Write out the page text word for word, covering the stretch from "Right on cue, Mr." through "join the conspiracy.".

[PAGE TEXT]
/---

Presumably, Ms. Yovanovitch, a veteran diplomat and actual expert on Ukraine, had also proved an annoying hindrance to Mr. Giuliani pursuing his shadow agenda.

Right on cue, Mr. Trump’s lackeys are responding to such breaches of fealty by going on the attack. In a media briefing on Thursday, the White House acting chief of staff, Mick Mulvaney, dismissedthe witnesses who had spoken to impeachment investigators: “What you are seeing now, I believe, is a group of mostly career bureaucrats who are saying, ‘You know what, I don’t like President Trump’s politics, so I’m going to participate in this witch hunt.’”

That may be what Mr. Mulvaney hears when he listens to these men and women. But many, many others will hear veteran public servants appalled by an administration that continues to subvert the public interest to the whims of a president who has mistaken himself for a king.

This is Mr. Trump’s deep state. For the sake of the nation, the American public should be clamoring for more patriots to join the conspiracy.
 

polystyle

Well-known member
Oh 100%. My dad is a sort of moderate progressive and he talks about the need for a "healthy GOP" and that Trump isn't really a conservative. It seems silly to me -- at least for me it's clear that both parties are broken and unhealthy, and the leaders chosen reflect that. Honestly I'd wish we'd get an Antebellum-style collapse of both major parties and see fresher groups and ideas that more accurately reflect the people.

I have lots of criticisms for Andrew Yang, but I do think a lot of people were excited just b/c he brought new progressive ideas and is forward thinking. Now, his UBI plan would also entail just putting the minimum wage on the backburner which is obviously ass, but a lot of progressives and socialists are excited about UBI gaining popularity and want to implement it (with a livable min. wage ofc). I doubt Yang will ever hold any major office, I think he's not that much of a campaigner or an orator, and most of his positions already belong to a lot more well-recognized people from the left-wing of the party. But, I do think he is bringing interesting questions to the table that can help reshape how party politicians and members look at the future, that have previously been mostly left to forums like this one to have debates about haha

Anyways, the GOP base is on the warpath. I doubt they're gonna abandon Trump or that brand of right-wing pseudo-populism they have going on rn. It'll depend of the left to reinvent the Dems and themselves after 50+ years of hibernation.

Had to go back and read what has been said ...

* To note : Yang is running for NY mayor, has the best name recognition and some early ( small ) what Post likes to call 'missteps'. Has a good chance of winning.
Projecting forward to the CCP's reaction to him as NY mayor.

\---

[Stored data]
/---

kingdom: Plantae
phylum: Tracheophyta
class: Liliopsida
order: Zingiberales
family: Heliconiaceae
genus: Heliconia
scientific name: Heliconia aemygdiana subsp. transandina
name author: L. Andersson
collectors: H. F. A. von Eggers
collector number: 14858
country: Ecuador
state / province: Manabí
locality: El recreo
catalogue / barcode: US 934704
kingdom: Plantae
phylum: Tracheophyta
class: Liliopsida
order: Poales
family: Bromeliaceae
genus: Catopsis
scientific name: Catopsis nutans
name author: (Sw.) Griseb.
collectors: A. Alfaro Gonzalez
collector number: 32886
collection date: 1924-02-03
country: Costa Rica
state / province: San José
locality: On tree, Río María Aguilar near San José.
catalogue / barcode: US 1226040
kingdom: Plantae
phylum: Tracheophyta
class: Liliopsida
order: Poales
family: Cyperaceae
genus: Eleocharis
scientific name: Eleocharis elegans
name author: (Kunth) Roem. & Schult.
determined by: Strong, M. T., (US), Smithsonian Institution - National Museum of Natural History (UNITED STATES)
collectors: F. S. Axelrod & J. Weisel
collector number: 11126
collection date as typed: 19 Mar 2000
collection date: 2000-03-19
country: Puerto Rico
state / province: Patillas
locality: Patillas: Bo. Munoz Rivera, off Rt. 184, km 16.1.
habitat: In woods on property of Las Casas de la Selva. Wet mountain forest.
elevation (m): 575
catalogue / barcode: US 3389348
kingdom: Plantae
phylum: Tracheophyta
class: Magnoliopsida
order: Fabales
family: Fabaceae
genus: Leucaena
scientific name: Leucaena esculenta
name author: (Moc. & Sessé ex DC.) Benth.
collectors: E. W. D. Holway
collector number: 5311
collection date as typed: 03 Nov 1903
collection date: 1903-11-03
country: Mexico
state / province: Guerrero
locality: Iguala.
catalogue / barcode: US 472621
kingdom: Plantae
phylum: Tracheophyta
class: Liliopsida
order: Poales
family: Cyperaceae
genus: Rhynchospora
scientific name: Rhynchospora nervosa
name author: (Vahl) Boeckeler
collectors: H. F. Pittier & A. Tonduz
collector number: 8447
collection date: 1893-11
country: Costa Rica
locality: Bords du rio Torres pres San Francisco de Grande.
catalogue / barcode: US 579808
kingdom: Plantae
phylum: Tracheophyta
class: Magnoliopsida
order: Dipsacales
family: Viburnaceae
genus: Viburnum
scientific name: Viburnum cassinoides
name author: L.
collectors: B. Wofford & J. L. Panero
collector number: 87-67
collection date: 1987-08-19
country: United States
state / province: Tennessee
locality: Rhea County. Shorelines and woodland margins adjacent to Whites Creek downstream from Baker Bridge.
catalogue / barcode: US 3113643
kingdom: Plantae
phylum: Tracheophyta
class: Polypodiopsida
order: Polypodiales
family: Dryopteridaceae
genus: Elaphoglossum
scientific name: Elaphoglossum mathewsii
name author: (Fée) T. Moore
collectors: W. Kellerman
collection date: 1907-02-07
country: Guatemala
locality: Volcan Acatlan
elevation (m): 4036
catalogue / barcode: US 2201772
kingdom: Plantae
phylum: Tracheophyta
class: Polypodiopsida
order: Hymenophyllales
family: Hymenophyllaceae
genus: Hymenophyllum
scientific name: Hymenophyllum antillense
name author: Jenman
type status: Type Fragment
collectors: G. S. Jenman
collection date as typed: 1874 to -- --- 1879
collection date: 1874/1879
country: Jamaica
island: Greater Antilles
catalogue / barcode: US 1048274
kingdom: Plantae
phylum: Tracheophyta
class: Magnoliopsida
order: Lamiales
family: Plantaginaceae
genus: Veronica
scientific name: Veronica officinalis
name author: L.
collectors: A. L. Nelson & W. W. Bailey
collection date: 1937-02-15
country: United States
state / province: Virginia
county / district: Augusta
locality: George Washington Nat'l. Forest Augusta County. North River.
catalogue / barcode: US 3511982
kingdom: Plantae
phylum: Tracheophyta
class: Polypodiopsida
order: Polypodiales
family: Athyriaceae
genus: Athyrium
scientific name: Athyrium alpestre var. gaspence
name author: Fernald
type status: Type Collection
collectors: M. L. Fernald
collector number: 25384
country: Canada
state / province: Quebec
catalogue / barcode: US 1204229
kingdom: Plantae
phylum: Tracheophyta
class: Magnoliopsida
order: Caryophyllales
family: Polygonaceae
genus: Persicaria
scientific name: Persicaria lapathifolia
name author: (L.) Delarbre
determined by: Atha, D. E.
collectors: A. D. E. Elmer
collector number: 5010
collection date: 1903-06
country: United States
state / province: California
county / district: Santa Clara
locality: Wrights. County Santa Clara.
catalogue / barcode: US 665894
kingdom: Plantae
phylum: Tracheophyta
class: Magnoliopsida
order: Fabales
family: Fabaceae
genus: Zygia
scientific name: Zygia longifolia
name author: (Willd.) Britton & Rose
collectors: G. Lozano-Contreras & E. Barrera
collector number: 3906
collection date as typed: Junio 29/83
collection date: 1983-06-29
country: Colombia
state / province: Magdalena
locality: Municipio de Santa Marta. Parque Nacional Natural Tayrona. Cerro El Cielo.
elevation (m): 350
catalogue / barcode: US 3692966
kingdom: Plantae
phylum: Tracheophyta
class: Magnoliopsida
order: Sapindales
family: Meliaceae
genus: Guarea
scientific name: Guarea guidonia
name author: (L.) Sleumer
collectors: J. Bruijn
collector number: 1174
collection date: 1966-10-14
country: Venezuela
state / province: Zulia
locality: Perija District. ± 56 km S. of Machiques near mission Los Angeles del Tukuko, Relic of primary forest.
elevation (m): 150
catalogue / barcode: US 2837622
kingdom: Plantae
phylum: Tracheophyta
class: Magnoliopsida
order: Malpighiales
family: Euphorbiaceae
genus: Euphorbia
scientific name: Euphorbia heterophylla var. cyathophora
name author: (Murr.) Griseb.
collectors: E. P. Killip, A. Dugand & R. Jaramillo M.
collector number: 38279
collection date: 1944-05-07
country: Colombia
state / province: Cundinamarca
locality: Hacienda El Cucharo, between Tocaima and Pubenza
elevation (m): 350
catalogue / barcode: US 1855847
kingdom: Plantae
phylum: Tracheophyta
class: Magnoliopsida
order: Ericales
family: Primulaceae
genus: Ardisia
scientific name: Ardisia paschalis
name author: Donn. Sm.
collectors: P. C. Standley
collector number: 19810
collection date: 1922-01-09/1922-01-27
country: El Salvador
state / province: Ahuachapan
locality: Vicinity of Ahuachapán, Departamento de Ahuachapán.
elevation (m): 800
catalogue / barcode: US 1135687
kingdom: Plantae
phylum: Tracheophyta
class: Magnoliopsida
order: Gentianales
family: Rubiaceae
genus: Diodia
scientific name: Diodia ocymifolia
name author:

\---

[SOLUTION]
Right on cue, Mr. Trump’s lackeys are responding to such breaches of fealty by going on the attack. In a media briefing on Thursday, the White House acting chief of staff, Mick Mulvaney, dismissedthe witnesses who had spoken to impeachment investigators: “What you are seeing now, I believe, is a group of mostly career bureaucrats who are saying, ‘You know what, I don’t like President Trump’s politics, so I’m going to participate in this witch hunt.’”

That may be what Mr. Mulvaney hears when he listens to these men and women. But many, many others will hear veteran public servants appalled by an administration that continues to subvert the public interest to the whims of a president who has mistaken himself for a king.

This is Mr. Trump’s deep state. For the sake of the nation, the American public should be clamoring for more patriots to join the conspiracy.